Ormet Metal Ticaret A.Ş. Genel Müdürü Erol Taranto, ABD'nin finansal durumu konusundaki endişelerini dile getirerek yakın zamanda önerilen bütçe tasarısının ülkeye önümüzdeki 10 yılda 3,8 trilyon $ ilave borç getireceğini öngördüğünü belirtti. Taranto, "Bu bütçenin kabul edilmesi halinde borçlanma maliyetlerinin artacağı ve faiz oranlarının yükselme ihtimalinin bulunduğu," uyarısında bulundu. Japonya ve Çin'in ABD hazine bonolarını en yüksek seviyede tutan ülkeler olarak dolar bazlı varlıklarını azaltma eğiliminde olduklarını belirten Taranto, "Önümüzdeki 2-3 yıl içinde faiz seviyelerinin %7 seviyesine, hatta üstüne çıkma ihtimali %60," dedi. Küresel ticaret savaşlarının yarattığı belirsizlikler konusunda değerlendirmede bulunan Taranto, "Belirsizlikler denizinin içindeyiz ve dalga boyutu çok yüksek. Böyle bir dönemde ticaret savaşları başta ABD'nin hamleleri ve bu hamlelere verilen cevapların önümüzdeki günlerde nasıl şekilleneceğine bağlı olacak," şeklinde konuştu. ABD'nin iç borç stoku konusundaki endişelerini paylaşan Taranto, ABD’nin bu borcun belirli bir seviyeye ulaşması durumunda dolar basmaya başlayabileceğini ve böylece ABD’nin küresel piyasalardaki öneminin gün geçtikçe zayıflayabileceğini söyledi. Türkiye çelik sektörünün geçmişteki zorluklarla başa çıkma yeteneğini vurgulayan Taranto, "Çok sıkıntılı dönemler yaşadık, çok iyi günler de gördük. Sektörümüz birçok başka sektörden daha dinamik bir sektördür. Bu zorluklara rağmen sektörümüzün önümüzdeki günlerde güçlenerek devam edeceğine inanıyorum. Yeter ki bu sıkıntılı dönemde sağlam duralım, daha sonra daha güzel günler gelecektir," sözleriyle konuşmasını noktaladı.

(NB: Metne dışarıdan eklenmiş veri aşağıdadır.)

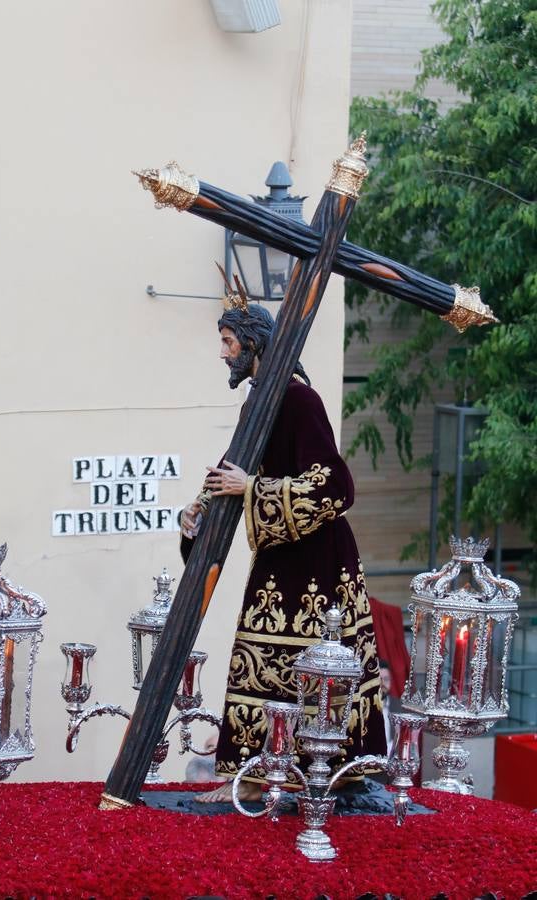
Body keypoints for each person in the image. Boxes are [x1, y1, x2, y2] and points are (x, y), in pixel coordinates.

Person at [180, 285, 386, 803]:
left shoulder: (299, 398)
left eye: (228, 341)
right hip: (281, 558)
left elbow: (336, 486)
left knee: (309, 665)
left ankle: (321, 772)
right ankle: (253, 772)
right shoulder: (261, 402)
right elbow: (234, 471)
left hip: (320, 562)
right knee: (259, 656)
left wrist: (251, 489)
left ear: (254, 344)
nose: (222, 351)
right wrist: (195, 515)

Türk-Amerikan Ticaret Odası Türkiye Temsilciliği Genel Başkanı Süleyman Ecevit Sanlı ise ABD'nin yerel üretimi destekleme stratejisinin Türkiye için önemli fırsatlar yaratabileceğini belirtti ve Türk şirketlerinin ABD çelik sektöründeki varlığına dikkat çekti. 232. Madde kapsamındaki düzenlemelerin sadece Türkiye'ye getirilmediğinin, birçok ülkeye uygulandığının altını çizen Sanlı, Türkiye’nin ABD’nin stratejik ortaklarından biri olmaya devam ettiğini söyledi.